-- Assigned task --
Every line in the entries that holds "innymi" should be identified and copied.

(Transcribed page contents)
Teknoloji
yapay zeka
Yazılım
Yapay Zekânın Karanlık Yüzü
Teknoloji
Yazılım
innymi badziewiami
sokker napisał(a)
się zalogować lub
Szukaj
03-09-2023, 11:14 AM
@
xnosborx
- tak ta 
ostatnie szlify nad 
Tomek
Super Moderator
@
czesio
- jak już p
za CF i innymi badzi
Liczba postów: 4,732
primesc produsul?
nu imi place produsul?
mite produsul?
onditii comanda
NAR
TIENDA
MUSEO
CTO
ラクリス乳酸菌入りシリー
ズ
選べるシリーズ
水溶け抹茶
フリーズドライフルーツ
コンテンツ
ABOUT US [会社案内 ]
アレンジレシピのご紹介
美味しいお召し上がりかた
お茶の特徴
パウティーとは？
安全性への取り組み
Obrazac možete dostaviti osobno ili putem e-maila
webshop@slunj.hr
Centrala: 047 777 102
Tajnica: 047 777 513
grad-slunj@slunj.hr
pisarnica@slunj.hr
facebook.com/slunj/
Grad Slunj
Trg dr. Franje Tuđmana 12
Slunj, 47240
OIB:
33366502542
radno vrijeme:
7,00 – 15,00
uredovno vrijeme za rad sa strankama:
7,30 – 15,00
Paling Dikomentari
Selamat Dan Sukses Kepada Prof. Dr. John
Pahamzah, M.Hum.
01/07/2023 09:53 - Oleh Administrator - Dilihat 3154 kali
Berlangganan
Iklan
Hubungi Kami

-- Answer to this exercise --
innymi badziewiami
za CF i innymi badzi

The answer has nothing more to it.